**What is expected**
Return all lines below containing the word "linecap".

**Data section**

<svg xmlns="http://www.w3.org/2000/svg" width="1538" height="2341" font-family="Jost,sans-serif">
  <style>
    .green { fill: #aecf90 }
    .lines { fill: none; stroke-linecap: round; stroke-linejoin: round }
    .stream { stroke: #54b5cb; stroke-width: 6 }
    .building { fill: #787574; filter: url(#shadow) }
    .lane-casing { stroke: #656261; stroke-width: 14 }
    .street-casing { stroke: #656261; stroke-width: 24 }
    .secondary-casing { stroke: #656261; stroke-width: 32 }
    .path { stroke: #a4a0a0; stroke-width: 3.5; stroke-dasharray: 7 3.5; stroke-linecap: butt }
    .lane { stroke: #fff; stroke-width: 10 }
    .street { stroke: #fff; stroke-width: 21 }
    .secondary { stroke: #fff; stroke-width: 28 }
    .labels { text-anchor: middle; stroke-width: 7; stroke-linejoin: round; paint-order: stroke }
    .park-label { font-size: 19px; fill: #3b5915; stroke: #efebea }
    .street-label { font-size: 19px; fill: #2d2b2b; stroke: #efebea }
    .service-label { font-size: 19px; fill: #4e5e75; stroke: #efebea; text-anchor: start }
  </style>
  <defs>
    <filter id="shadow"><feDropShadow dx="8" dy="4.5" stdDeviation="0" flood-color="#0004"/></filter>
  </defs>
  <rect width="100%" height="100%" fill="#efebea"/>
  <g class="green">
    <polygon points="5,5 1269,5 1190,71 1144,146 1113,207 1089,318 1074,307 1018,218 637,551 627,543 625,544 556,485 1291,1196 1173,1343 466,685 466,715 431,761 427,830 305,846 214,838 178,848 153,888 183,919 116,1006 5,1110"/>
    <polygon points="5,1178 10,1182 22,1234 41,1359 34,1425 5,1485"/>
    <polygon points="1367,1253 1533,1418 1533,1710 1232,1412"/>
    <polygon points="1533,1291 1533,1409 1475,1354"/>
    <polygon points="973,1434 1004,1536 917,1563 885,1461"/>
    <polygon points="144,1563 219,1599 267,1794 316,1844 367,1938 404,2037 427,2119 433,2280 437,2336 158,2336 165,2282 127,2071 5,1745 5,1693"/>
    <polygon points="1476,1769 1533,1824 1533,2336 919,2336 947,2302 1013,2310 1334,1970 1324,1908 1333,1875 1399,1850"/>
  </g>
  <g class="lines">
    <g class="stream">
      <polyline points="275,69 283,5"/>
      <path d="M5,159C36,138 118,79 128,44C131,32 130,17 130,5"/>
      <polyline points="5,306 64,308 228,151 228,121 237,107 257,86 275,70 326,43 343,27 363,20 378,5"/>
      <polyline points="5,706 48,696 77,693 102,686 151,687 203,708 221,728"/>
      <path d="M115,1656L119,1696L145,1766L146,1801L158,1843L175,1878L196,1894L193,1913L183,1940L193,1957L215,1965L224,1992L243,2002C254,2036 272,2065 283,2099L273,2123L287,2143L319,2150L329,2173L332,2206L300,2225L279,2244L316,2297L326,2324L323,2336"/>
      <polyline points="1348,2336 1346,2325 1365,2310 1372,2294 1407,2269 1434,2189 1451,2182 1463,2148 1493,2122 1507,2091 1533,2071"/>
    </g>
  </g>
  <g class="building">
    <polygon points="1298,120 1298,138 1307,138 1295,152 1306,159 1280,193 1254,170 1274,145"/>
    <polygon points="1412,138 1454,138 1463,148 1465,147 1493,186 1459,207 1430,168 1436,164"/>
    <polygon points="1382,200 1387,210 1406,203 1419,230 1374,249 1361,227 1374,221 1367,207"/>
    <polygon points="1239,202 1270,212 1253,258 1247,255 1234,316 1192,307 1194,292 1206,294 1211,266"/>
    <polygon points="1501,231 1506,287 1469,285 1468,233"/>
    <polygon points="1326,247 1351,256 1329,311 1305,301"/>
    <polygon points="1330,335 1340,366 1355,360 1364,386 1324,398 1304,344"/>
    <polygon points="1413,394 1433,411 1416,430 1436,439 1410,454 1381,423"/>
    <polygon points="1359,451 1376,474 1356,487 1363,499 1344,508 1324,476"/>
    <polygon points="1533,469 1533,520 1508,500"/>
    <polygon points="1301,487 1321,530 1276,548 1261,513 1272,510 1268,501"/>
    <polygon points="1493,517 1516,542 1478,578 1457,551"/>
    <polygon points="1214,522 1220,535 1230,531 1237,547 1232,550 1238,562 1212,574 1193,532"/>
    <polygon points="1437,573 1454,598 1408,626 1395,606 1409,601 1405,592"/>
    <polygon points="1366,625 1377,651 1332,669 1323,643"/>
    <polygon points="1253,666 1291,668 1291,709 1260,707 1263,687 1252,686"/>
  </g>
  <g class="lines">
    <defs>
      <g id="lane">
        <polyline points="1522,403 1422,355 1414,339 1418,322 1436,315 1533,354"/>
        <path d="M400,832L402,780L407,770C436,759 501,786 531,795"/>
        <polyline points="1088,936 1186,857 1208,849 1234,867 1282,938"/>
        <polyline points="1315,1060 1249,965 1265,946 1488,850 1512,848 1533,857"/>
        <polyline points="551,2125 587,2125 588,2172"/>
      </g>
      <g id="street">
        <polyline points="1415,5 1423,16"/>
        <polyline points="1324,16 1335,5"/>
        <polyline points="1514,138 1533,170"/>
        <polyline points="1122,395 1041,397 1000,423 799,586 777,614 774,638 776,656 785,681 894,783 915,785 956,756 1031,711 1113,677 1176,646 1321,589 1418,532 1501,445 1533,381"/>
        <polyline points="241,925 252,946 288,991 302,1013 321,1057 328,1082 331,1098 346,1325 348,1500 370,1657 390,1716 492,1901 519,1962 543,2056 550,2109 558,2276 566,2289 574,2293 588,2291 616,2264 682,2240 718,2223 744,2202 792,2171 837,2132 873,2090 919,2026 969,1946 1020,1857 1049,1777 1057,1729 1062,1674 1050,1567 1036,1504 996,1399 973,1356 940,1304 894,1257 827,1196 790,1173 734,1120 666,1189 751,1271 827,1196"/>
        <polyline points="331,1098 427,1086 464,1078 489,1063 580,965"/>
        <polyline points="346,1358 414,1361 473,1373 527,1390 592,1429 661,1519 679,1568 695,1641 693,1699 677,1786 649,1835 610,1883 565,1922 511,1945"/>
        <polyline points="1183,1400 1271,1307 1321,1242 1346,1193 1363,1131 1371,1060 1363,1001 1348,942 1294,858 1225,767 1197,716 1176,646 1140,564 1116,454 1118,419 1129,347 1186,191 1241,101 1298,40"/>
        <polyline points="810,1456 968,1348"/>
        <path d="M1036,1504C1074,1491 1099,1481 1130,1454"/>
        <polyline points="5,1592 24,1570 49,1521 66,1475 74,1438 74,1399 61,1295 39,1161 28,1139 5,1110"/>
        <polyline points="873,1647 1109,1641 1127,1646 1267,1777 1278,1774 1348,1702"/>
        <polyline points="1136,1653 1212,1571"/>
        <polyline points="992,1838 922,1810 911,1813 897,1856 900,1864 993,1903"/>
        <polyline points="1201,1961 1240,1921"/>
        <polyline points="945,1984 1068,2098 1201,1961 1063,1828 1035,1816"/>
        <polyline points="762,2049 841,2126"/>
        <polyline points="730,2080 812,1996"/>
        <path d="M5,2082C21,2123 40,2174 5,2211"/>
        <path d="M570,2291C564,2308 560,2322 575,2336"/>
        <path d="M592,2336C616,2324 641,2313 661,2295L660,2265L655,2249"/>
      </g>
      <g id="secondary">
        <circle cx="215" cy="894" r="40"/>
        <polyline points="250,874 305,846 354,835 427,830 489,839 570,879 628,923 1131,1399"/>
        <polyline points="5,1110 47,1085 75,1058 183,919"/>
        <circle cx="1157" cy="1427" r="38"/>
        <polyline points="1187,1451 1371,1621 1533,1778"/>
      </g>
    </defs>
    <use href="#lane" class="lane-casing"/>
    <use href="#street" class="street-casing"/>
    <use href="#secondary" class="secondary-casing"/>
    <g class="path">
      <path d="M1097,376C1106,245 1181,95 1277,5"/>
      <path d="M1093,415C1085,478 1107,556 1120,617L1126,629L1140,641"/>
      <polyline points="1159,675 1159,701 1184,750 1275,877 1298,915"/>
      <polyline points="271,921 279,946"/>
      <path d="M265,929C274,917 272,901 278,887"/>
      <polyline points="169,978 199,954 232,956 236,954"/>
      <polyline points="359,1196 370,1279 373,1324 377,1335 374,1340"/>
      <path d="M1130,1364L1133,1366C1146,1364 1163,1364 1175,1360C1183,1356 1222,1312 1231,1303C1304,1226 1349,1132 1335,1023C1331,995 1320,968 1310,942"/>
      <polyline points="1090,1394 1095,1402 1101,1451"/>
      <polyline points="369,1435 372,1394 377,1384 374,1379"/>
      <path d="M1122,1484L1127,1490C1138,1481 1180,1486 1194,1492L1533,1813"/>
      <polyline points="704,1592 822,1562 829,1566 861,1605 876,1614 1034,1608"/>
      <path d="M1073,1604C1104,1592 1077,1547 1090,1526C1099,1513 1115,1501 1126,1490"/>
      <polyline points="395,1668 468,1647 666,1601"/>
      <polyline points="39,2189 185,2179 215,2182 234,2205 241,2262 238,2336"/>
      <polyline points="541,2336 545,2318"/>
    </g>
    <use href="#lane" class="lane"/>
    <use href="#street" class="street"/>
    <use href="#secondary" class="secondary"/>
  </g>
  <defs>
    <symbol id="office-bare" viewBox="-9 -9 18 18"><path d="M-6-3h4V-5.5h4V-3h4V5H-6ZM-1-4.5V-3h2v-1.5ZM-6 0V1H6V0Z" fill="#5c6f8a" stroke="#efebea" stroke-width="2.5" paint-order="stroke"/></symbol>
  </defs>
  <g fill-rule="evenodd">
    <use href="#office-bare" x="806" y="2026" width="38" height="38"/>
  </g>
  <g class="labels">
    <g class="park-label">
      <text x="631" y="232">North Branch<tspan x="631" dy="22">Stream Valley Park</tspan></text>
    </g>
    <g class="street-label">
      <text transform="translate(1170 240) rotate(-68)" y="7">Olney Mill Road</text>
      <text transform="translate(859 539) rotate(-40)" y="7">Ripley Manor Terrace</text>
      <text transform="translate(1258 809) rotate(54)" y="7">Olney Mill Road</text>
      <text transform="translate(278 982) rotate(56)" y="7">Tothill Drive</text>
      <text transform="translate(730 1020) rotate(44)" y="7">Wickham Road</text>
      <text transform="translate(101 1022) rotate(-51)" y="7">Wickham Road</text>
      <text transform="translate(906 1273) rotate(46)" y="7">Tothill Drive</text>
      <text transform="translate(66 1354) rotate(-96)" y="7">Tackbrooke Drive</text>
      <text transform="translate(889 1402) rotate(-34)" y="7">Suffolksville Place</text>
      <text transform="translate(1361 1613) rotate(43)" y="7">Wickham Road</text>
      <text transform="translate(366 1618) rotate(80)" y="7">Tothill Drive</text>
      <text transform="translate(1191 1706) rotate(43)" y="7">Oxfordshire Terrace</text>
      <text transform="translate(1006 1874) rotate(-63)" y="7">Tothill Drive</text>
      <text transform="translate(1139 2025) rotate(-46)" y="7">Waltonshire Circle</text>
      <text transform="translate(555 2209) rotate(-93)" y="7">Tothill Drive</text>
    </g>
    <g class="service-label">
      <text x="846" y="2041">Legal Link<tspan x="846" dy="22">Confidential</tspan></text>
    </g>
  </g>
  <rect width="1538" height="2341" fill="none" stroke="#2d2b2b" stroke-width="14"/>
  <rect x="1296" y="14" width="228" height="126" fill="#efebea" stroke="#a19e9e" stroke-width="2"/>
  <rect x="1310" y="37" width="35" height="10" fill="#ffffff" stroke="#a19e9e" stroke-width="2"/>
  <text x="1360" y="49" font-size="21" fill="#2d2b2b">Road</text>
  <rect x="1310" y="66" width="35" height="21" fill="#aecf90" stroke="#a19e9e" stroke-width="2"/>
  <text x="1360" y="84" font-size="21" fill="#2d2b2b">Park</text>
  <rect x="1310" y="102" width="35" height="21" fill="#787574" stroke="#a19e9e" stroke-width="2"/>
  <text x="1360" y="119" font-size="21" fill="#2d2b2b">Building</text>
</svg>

**Task result**
    .lines { fill: none; stroke-linecap: round; stroke-linejoin: round }
    .path { stroke: #a4a0a0; stroke-width: 3.5; stroke-dasharray: 7 3.5; stroke-linecap: butt }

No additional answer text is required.